Sous le titre de « Tartufferie », trois compagnies de théâtre françaises d’artistes compagnons et compagnonnes du Théâtre national Bordeaux Aquitaine, ont mené ce samedi une performance théâtrale dans les magasins de trois grandes enseignes bordelaises : Fnac, H&M (rue Sainte-Catherine) et Auchan (Mériadeck).
Entre enthousiasme des clients et surprise moyennement bien accueillie par les responsables des magasins, les compagnies ont voulu « un geste concret, militant, pour montrer que l’art n’est pas fait pour répondre aux injonctions de la société de consommation, encore moins pour lui obéir, mais, concrètement, pour l’interrompre, la questionner, la faire dérailler ».
Energie du désespoir
Collectif Os’O (Bordeaux), Lapsus chevelü (Tours) et Deug doen group (Paris), ont imaginé, coordonné, et réalisé cette action en quelques jours.
« Nous étions tous au TnBA quand on a entendu les annonces du premier ministre Jean Castex, rapporte Baptiste Girard du Collectif Os’O. On s’est dit : puisque c’est comme ça, allons jouer dans les supermarchés ? »
Le défi voit le jour, porté par l’ « énergie du désespoir » ajoute Vanasay Khamphommala de la compagnie Lapsus chevelü.
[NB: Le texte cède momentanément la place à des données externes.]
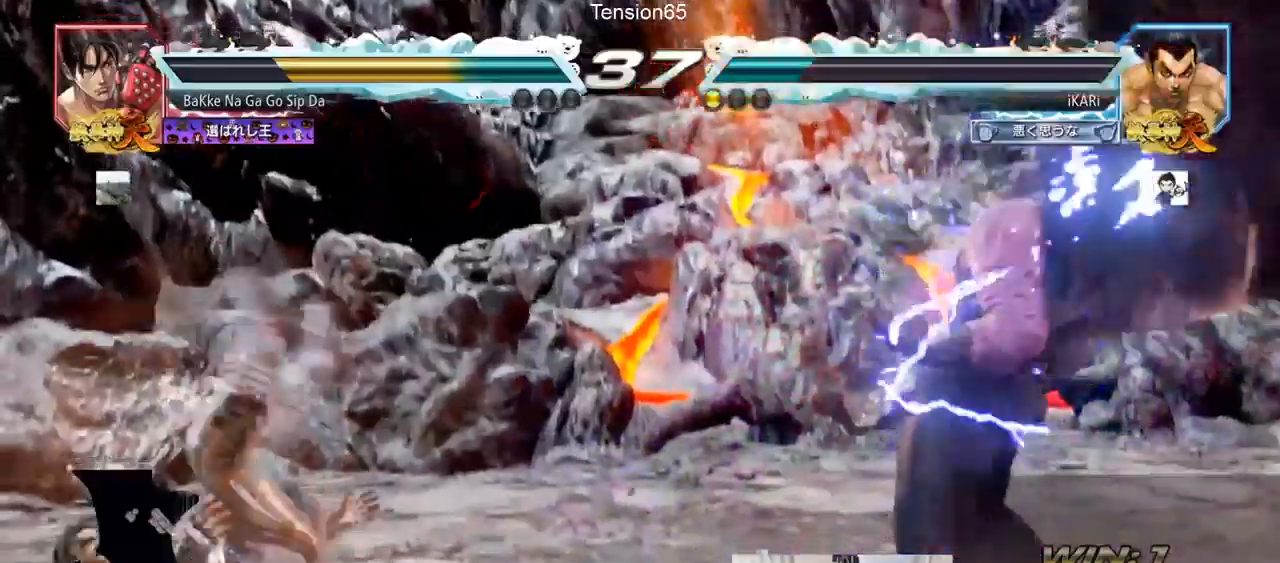
{"buttons": [], "left_stick": "center", "events": [[33, "left_stick", "left"], [83, "left_stick", "center"], [233, "left_stick", "left"], [383, "TRIANGLE", "down"], [383, "left_stick", "down"], [417, "TRIANGLE", "up"], [450, "left_stick", "center"]]}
« Cette action est pour dire notre détresse. Le public nous manque. On va le chercher là où il est, là où la politique actuelle le dirige, c’est-à-dire vers les commerces. »
Une performance « pour exposer le ridicule, l’incohérence, l’irresponsabilité de la politique culturelle dans le contexte de la crise sanitaire actuelle » écrivent-ils dans un texte. Et on comprendra mieux encore l’intention au regard de son emploi chez Blazac, que les trois compagnies citent :
« L’hypocrisie est, chez une nation, le dernier degré du vice. C’est donc faire acte de citoyen que de s’opposer à cette tartufferie sous laquelle on couvre ses débordements. »
Intrusion
A quelques jours du réveillon de Noël, au centre de « commerces pleins à craquer emblématiques de la société de consommation », les compagnies ont ainsi mené ce que Aurélie Van den Daele de Deug doen group appelle une « intrusion ».
En trois minutes, une dizaine de comédiennes et de comédiens ont interprété au milieu des clients et des rayons – BD et livres à la Fnac, habits pour homme à H&M, fruits et légumes à Auchun –, la dernière scène du « Tartuffe » de Molière, revue pour les circonstances. Un extrait :
« Cette crise inouïe, nous allons y survivre,
Pourvu qu’on ait des films, des spectacles, des livres,
Des lieux où réfléchir, et où nous rassembler,
Pour rire, pour rêver, pour pleurer, pour penser,
Voilà une occasion de solidarité,
Sans laquelle il n’est pas de vraie prospérité.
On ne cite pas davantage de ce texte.